Like all anthology films, there are some stories that are more effective than others. For the most part I really did enjoy the entire feature, but I also have my favorites. I especially enjoyed Santa Claus fighting off zombie-like elves, a segment directed by the film’s producer, Steven Hoban. This story has the most ‘Christmas spirit,’ as one would expect, considering it featured jolly old Saint Nick, himself. To me, George Buza makes the perfect Santa Claus with an unmistakable look and a profound performance, perfectly fitting for Father Christmas. The foul-mouthed elves were hysterical, while still maintaining a great sense of horror as Santa chopped them into bits to save himself and end the outbreak. The culmination of this fun little tale shows the inevitable battle between Kris Kringle and the Krampus demon, which I now place amongst the best battles seen in a horror film, right next to the likes of King Kong versus Godzilla and even Freddy versus Jason.

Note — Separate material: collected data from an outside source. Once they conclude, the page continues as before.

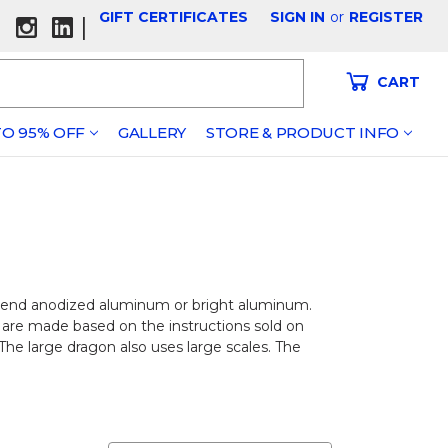
GIFT CERTIFICATES
SIGN IN
or
REGISTER
|
CART
O 95% OFF
GALLERY
STORE & PRODUCT INFO
end anodized aluminum or bright aluminum.
 are made based on the instructions sold on
 The large dragon also uses large scales. The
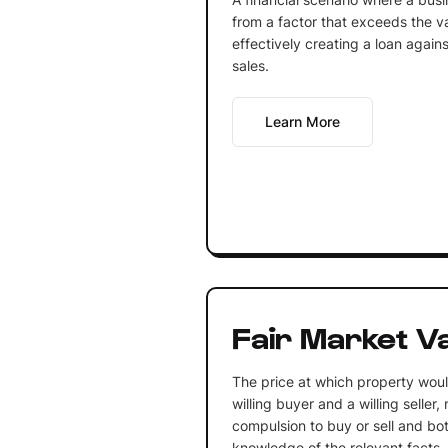
from a factor that exceeds the va
effectively creating a loan again
sales.
Learn More
Fair Market V
The price at which property wo
willing buyer and a willing seller
compulsion to buy or sell and bo
knowledge of the relevant facts.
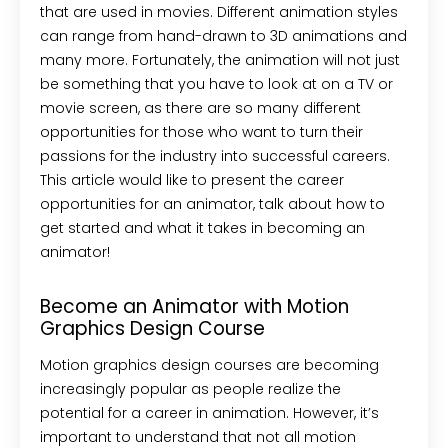
that are used in movies. Different animation styles
can range from hand-drawn to 3D animations and
many more. Fortunately, the animation will not just
be something that you have to look at on a TV or
movie screen, as there are so many different
opportunities for those who want to turn their
passions for the industry into successful careers.
This article would like to present the career
opportunities for an animator, talk about how to
get started and what it takes in becoming an
animator!
Become an Animator with Motion
Graphics Design Course
Motion graphics design courses are becoming
increasingly popular as people realize the
potential for a career in animation. However, it’s
important to understand that not all motion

The Santa segment is filled with some impressive practical effects, as is the story that I would consider the weakest of them all — the ‘nativity scene.’ This part of A Christmas Horror Story is the one that involves a trio of teens trying to film their own little documentary on a gruesome murder that took place in their school one year earlier. They get trapped in the basement of the school where the actual murder took place. There was really nothing special about this particular narrative, other than some neat prosthetics and make-up effects including some ritualistic Catholic murders involving crosses and things of that nature. While it was the worst of them all, it was still a nice little touch, adding some paranormal to a horror film that had no other real supernatural stuff going on, for the most part.
A Christmas Horror Story may not be for Christmas what Trick ‘r Treat is for Halloween, but it is certainly a noble entry for the season. It has some great stories, strong performances, and a pretty gnarly overall look with effective lighting and impressive cinematography; It is a fun little flick with an awesome twist ending that everyone should see. Be sure to pick up a copy on Blu-ray or DVD, available now from RLJ Entertainment.
I give this holiday horror an official Repulsive Rating of 4 sharpened Santa staffs out of 5.